On February 11, 2025, the U.S. Food and Drug Administration (FDA) granted approval for the use of
brentuximab vedotin (marketed as Adcetris by
Seagen Inc., a subsidiary of
Pfizer) in combination with
lenalidomide and
rituximab for adult patients suffering from relapsed or refractory large B-cell lymphoma (LBCL). This approval extends to various forms of LBCL, including diffuse large B-cell lymphoma (DLBCL) that is not otherwise specified,
DLBCL originating from
indolent lymphoma, and high-grade B-cell lymphoma (HGBL). The treatment targets those patients who have undergone two or more lines of systemic therapy and are not eligible for autologous hematopoietic stem cell transplantation (auto-HSCT) or CAR T-cell therapy. Complete prescribing details for Adcetris will be available on Drugs@FDA.
The approval was significantly influenced by results from the ECHELON-3 clinical trial (NCT04404283), a randomized, double-blind, placebo-controlled study. This trial involved 230 adult participants with relapsed or refractory LBCL who were not candidates for auto-HSCT or CAR T-cell therapy. Participants were randomly assigned to receive either the combination of brentuximab vedotin, lenalidomide, and rituximab (BV+R2) or a placebo combined with lenalidomide and rituximab (Pbo+R2). Treatment continued until there was either disease progression or unacceptable levels of toxicity.

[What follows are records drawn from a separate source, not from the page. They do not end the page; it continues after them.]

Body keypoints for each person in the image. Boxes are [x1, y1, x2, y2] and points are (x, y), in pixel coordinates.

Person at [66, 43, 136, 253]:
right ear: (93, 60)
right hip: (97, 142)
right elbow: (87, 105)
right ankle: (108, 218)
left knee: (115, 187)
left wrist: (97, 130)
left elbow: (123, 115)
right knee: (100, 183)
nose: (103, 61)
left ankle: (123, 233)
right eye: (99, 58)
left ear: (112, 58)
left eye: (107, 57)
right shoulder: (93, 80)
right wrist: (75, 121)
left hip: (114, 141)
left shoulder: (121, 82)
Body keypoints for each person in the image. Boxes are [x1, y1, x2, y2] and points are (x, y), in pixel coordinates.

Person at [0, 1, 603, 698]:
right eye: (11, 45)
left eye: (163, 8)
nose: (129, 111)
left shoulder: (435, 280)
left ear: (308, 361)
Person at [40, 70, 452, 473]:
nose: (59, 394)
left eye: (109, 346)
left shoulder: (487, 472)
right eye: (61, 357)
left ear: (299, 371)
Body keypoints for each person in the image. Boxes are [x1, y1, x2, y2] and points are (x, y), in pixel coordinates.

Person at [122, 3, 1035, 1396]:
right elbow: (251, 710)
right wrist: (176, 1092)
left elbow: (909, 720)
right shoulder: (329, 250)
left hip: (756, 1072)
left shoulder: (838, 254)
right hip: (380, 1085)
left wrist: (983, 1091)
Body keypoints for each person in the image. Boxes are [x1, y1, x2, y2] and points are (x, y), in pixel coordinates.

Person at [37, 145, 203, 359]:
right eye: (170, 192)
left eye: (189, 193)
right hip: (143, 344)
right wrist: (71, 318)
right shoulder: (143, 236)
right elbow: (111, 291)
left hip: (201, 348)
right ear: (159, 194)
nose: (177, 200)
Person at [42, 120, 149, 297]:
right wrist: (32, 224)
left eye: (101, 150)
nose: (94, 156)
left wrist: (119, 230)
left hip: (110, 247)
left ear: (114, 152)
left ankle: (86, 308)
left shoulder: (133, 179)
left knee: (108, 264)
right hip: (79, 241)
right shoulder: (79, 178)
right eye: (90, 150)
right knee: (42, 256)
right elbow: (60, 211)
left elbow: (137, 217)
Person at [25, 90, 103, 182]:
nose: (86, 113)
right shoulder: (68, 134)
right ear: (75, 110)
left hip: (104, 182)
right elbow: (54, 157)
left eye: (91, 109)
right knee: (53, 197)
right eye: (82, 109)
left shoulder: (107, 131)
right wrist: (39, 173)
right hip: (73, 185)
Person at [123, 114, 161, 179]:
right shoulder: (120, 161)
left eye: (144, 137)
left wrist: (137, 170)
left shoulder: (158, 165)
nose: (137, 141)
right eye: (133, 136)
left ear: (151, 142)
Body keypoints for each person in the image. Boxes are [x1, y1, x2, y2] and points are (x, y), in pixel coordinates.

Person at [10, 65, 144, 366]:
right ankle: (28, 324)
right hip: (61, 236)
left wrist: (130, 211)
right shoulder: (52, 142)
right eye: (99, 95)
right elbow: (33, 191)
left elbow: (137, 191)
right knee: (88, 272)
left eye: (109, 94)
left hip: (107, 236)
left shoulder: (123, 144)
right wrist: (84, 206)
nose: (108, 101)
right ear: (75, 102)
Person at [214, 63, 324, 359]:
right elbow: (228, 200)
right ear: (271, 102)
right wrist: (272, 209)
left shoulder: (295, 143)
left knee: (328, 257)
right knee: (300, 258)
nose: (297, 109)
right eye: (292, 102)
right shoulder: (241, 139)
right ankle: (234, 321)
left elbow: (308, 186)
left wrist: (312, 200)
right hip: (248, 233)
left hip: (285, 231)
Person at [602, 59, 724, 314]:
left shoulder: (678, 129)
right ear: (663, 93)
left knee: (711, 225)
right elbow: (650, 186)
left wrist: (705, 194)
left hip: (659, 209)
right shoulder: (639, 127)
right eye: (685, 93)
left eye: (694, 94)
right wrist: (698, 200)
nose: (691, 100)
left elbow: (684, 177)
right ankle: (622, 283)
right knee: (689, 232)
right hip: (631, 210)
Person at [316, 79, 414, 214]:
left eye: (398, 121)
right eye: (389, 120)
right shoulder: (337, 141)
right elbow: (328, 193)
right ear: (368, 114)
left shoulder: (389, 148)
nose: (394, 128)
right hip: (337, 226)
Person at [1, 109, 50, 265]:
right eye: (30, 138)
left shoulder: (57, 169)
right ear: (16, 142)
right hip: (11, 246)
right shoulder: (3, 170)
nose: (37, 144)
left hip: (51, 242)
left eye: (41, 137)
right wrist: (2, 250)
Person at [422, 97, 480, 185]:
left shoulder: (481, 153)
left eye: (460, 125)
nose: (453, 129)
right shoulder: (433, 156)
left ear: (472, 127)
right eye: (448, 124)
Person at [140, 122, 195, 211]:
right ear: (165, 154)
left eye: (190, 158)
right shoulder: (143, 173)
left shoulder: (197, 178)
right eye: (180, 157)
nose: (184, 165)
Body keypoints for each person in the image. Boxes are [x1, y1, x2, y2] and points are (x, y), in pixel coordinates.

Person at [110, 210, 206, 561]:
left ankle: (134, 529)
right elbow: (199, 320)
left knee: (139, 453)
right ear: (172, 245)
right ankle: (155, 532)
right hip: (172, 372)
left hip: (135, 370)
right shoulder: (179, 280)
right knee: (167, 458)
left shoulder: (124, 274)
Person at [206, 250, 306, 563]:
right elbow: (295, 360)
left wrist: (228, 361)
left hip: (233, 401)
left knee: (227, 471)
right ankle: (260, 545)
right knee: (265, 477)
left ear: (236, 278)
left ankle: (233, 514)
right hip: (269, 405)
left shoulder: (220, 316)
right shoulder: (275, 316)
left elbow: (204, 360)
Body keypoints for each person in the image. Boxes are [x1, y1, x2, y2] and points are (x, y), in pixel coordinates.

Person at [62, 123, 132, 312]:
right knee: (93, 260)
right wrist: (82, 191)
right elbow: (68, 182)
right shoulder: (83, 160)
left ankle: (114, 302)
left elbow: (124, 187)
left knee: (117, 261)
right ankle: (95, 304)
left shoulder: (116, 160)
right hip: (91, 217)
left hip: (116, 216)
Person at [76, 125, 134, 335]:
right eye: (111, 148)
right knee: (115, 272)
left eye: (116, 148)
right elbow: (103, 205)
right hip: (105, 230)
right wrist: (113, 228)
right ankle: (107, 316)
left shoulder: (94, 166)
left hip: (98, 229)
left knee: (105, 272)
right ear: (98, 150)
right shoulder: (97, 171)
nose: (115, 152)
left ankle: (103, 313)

The primary measure of efficacy within the trial was overall survival (OS). Additional efficacy endpoints included progression-free survival (PFS) and objective response rate (ORR) as per the 2014 Lugano Criteria. Findings from the trial indicated a significant improvement in overall survival for the BV+R2 group, which had a median OS of 13.8 months compared to 8.5 months for the Pbo+R2 group. The hazard ratio (HR) was calculated at 0.63, with a 95% confidence interval (CI) ranging from 0.45 to 0.89, and a p-value of 0.0085, indicating statistical significance.
Moreover, the trial demonstrated notable improvements in both progression-free survival and the objective response rate. Median progression-free survival was recorded at 4.2 months for the BV+R2 group compared to 2.6 months for the placebo group. The hazard ratio for this comparison was 0.53, with a 95% CI of 0.38 to 0.73 and a highly significant p-value of less than 0.0001. The objective response rate stood at 64.3% for the BV+R2 arm, while the placebo group had an ORR of 41.5%.
In terms of safety, the most frequently observed adverse reactions in the BV+R2 group, excluding laboratory abnormalities, included fatigue, diarrhea, peripheral neuropathy, rash, pneumonia, and COVID-19 infection. Grade 3 to 4 laboratory abnormalities occurring in over 10% of patients included decreased levels of neutrophils, lymphocytes, platelets, and hemoglobin. Peripheral neuropathy, mainly of a sensory nature, developed or worsened in 27% of patients, necessitating a dose reduction of brentuximab vedotin in 6% of cases and discontinuation in 4.5%.
The recommended dosage for brentuximab vedotin is 1.2 mg/kg, with a maximum dose of 120 mg, in combination with lenalidomide and rituximab. This regimen is to be administered every three weeks until either disease progression or unacceptable toxicity occurs.
The FDA's review process included the use of the Assessment Aid, a voluntary submission from the applicant aimed at facilitating the assessment. Healthcare professionals are encouraged to report any serious adverse events potentially linked to the use of medicines and devices to the FDA's MedWatch Reporting System.